Each month, we highlight one of our spice blends in the hopes to better educate our clients and to inspire them to try new flavors. La Boite's founder, Lior Lev Sercarz, has formulated each blend to elevate your culinary experiences. Each blend is inspired by a person, a place, or a dish, with the flavors working together to tell a story.
Like many of our core blends, Reims N.39 was inspired by a place and a person. Its namesake is a nod to Reims, France, where the loaf bread, pain d'épices, is a specialty. The bread is sweetened with honey and spiced with warm spices like star anise. Because of it's light, well balanced flavor, it is traditionally served with a decadent dish like foie gras or a delicate cheese course. Though sweet, pain d'épices is much less of a dessert than its American counterpart, gingerbread.
However, this blend truly gives credit to Ghaya Oliveira, the former executive pastry chef at Daniel, Daniel Boulud's flagship restaurant.
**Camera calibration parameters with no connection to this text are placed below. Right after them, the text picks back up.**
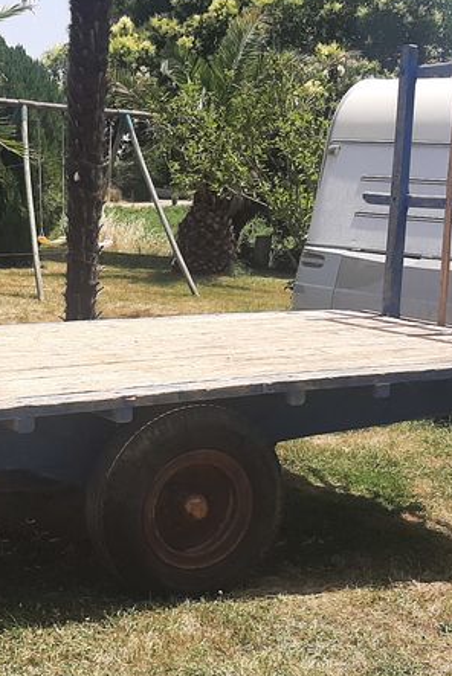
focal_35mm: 61
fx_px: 1147
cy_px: 430
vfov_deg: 32.7
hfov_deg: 21.7
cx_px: 37
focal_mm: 3.93
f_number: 1.7
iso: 40
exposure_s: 1/2004
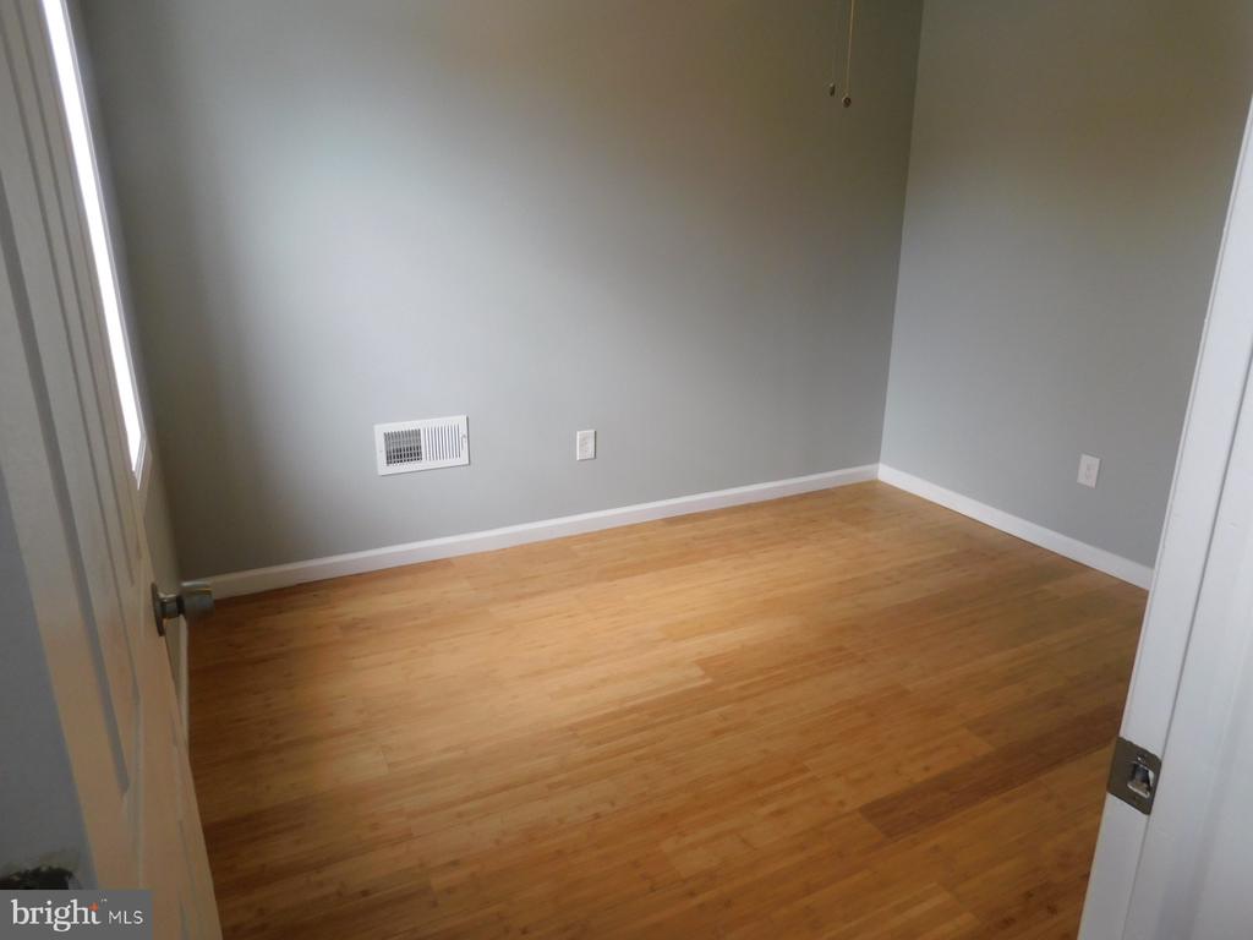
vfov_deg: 58.9
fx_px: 833
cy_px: 470
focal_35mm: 23
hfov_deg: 73.9
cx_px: 626
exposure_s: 1/30
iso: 125
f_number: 3
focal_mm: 4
While at Daniel, she was seeking a spice blend for a gingerbread themed dessert- this inspired Lior to craft a blend made with crystallized honey, star anise, and cardamom. Thus, Reims was born!
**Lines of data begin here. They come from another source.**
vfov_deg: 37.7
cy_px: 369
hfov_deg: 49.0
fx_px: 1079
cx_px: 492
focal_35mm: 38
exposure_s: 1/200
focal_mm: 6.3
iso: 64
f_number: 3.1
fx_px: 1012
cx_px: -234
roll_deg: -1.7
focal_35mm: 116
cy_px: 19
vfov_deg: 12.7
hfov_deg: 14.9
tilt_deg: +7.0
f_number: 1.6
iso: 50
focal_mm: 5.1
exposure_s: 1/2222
Reims is the perfect for easing you into fall and is great for holiday cooking. The warming spices add a subtle heat, and the crystallized honey brings a balanced sweetness.
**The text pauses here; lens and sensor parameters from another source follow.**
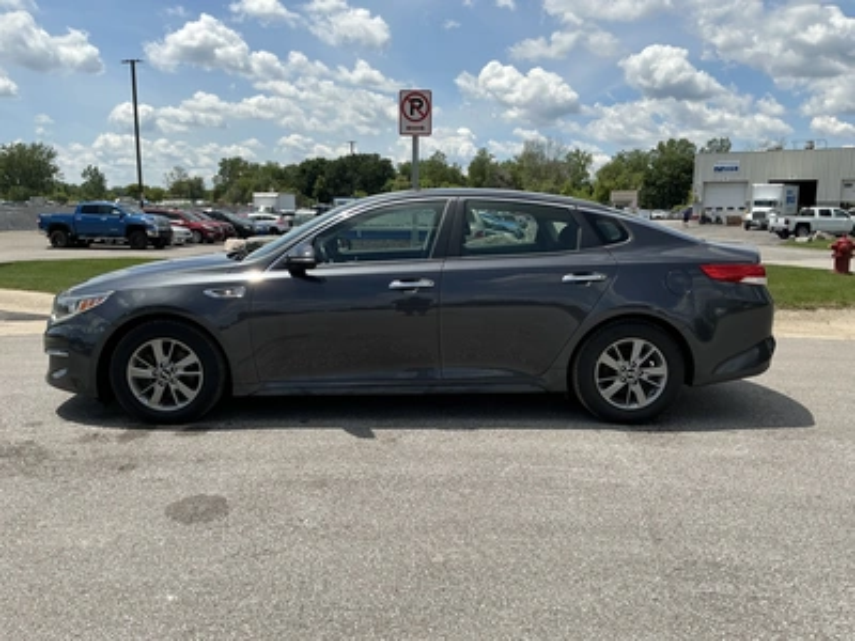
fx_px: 692
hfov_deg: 63.4
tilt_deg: -5.5
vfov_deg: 49.7
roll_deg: +0.7
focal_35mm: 28
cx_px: 428
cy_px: 320
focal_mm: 3
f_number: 1.8
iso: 25
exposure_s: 1/2320
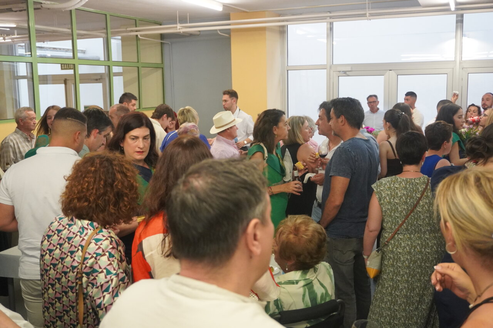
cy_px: 164
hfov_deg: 49.6
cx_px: 246
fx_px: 534
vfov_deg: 34.2
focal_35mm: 39
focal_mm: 26
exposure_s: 1/160
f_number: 4.5
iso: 3200
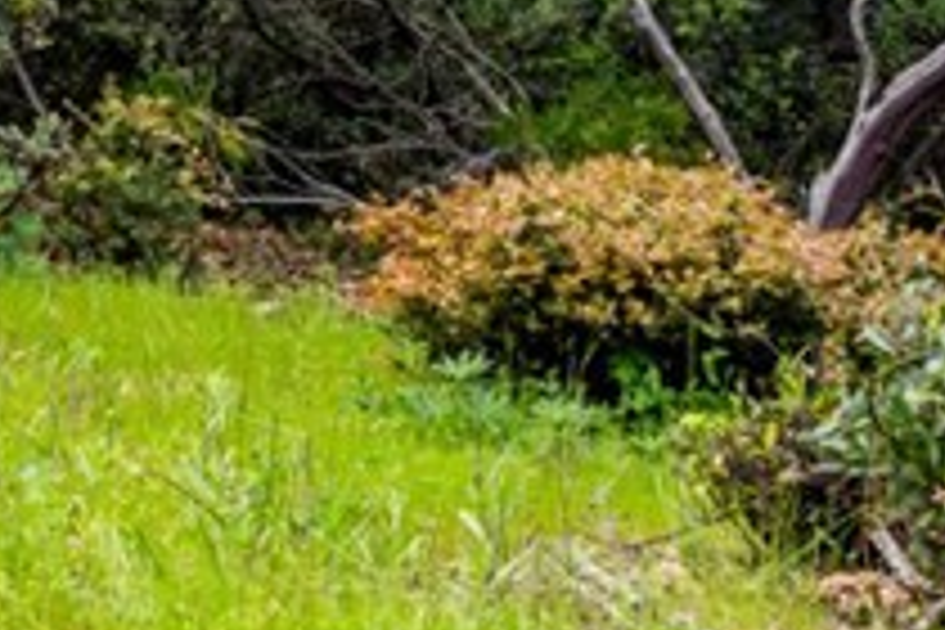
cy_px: -362
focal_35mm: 117
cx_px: -310
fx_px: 3071
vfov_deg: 11.2
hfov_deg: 16.5
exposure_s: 1/160
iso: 400
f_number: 5
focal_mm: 24
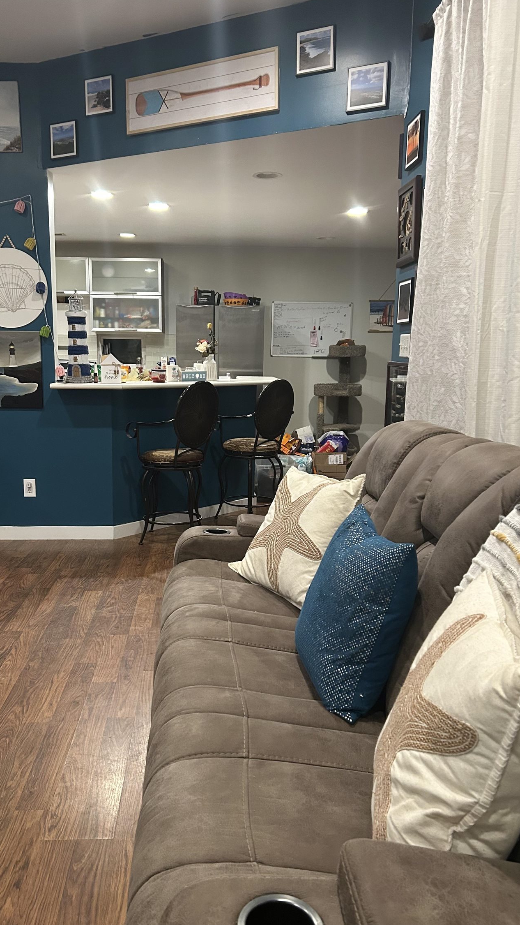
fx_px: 711
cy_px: 469
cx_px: 228
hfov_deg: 40.1
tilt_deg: -10.3
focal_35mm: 29
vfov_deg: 66.1
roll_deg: -0.2
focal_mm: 5.7
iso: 400
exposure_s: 1/60
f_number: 1.5
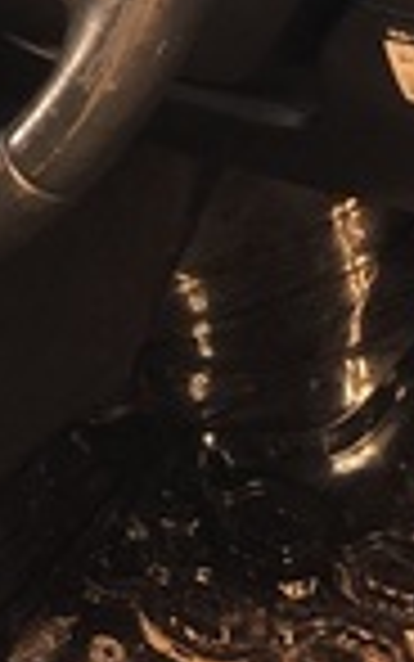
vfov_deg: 12.3
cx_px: -234
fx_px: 2922
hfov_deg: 7.9
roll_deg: +5.6
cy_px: -311
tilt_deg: -13.9
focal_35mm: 162
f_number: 1.8
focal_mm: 3.99
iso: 32
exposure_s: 1/30
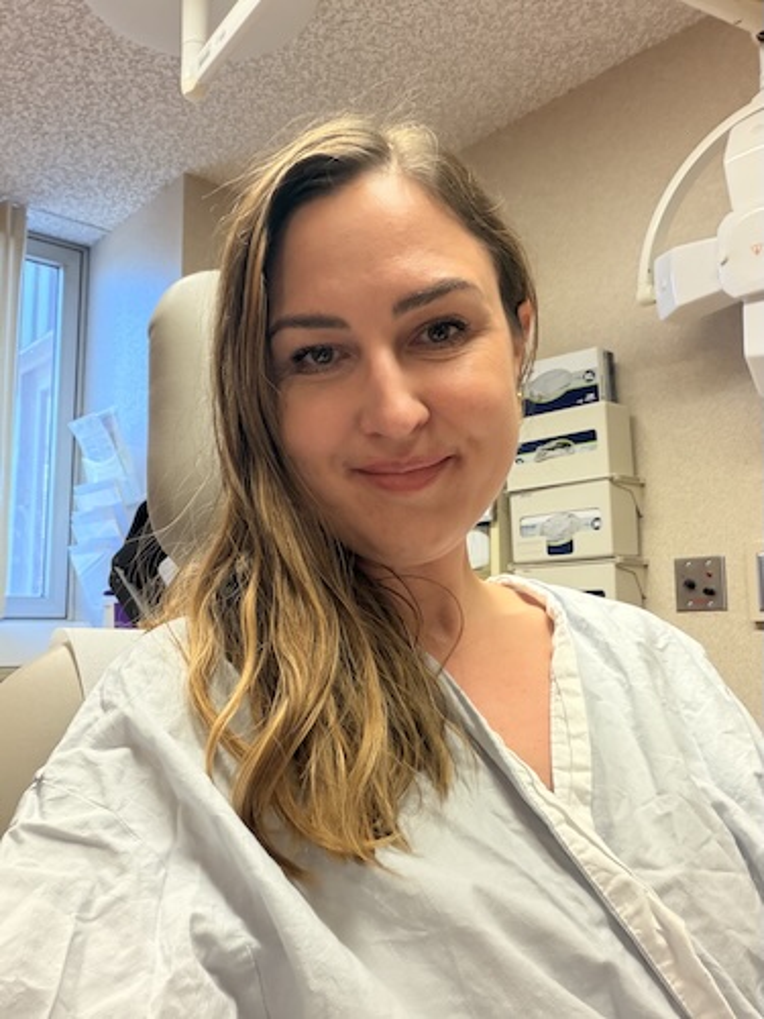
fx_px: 883
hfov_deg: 46.8
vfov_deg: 60.0
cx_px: 382
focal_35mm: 30
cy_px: 510
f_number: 1.9
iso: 250
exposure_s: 1/60
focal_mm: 2.71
Here are a few different ways to use Reims:
- Sauté prunes in butter with a pinch of Reims. Deglaze with port & reduce until syrupy. Use as a sauce for pork tenderloin.
- Cook trout or any flaky white fish in brown butter spiced with a pinch of Reims
- Add a pinch to a glass of cava or Prosecco and garnish with a lemon twist
- From reader Lorri Thompson - add about a teaspoon to each half cup of oatmeal (before cooking) and you don't have to use any sweetener.